I was overdramatic, but it was that switch again, you see. The one that just gets triggered with the stress of bad insurance and a world of treatments that I can't afford even with a technically "good paying" job now. I still feel like I ended up on the bottom this year. That I'm not any better off than I was last year. And that's hard. Even if it was my fault - due to bad planning and misinformation and not seeking enough information - it's hard.

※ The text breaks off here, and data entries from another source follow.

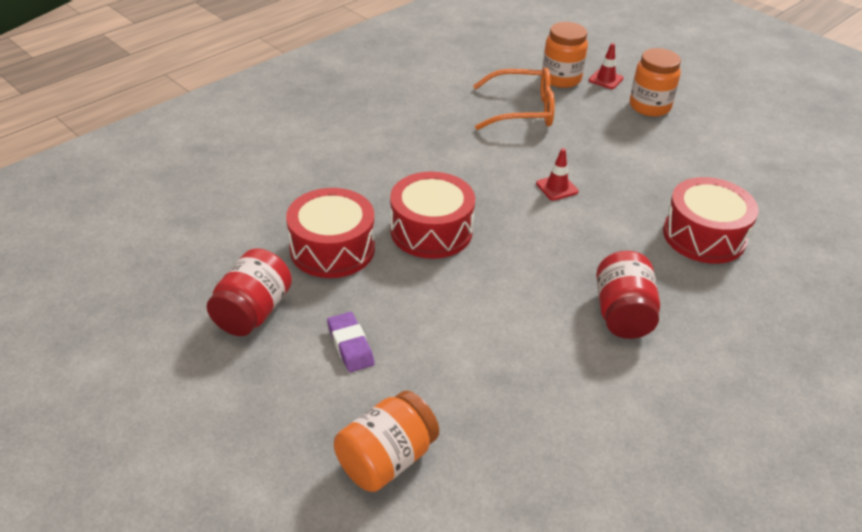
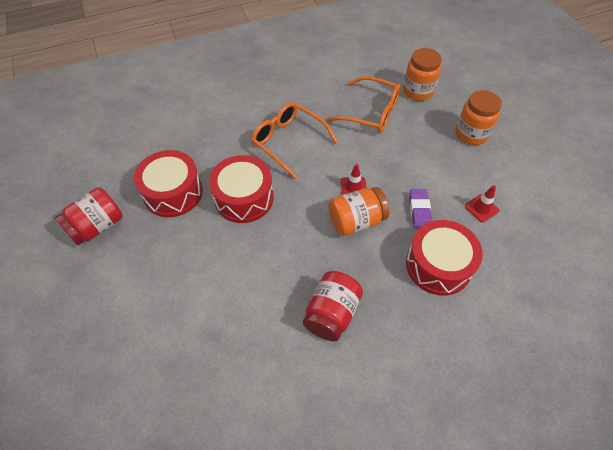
camera: 25 degrees right, 15 degrees up
purple eraser [327,312,375,372] -> purple eraser moved to [409,189,432,229]
orange jar [334,391,439,492] -> orange jar moved to [328,187,389,236]
red traffic cone [589,43,624,89] -> red traffic cone moved to [465,185,500,223]
none -> orange glasses [251,102,338,179]

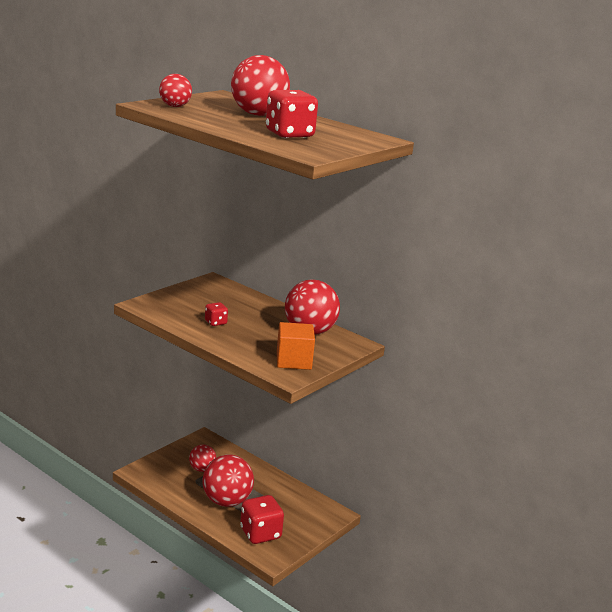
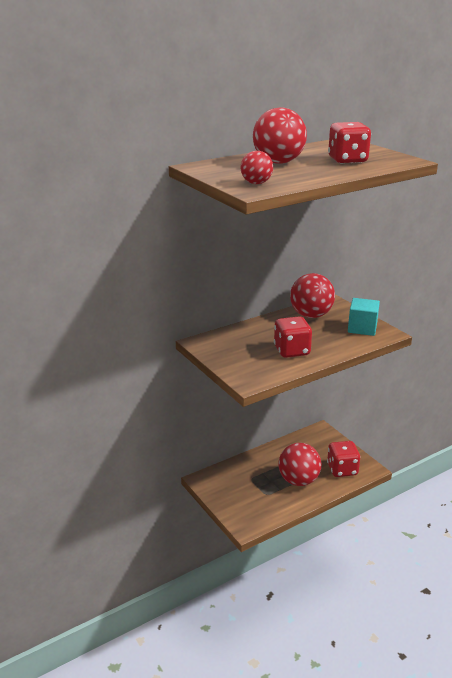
camera: 70 degrees left, 5 degrees up
red ball [189,445,216,472] -> none
red dice [205,302,228,326] -> red dice [274,316,312,358], size x1.94
orange cube [277,322,315,370] -> turquoise cube [348,298,380,336]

So I left the office and got in my car and I cried. I asked what was wrong with me. I cursed the forces that be for giving me a disease that has tested every fiber of my being... from physically, to emotionally. Especially emotionally... a disease that I have come to despise so much that I can hardly bring myself to put in the effort to treat it, but a disease that will kill me if I don't. I don't normally get like this, but Friday - I hated it all so much I could hardly stand it. I pulled into the parking lot at work and grabbed a scrunched up napkin from the side of the door to wipe my face and took a deep breath. "You've got to pull it together," I whispered to myself. "You do it because you have to. Even when you don't want to."
And I did. I wiped off my face a final time, put some makeup on my nose that was red from the tears, I swallowed my tears, and I got my ass out of the car and pasted a smile on my face and I drowned myself in the problems of others for 9 hours and then I went home and I didn't cry again.
Because this is the ugly life of having a chronic illness. And the stakes of just a little bad planning are big ones.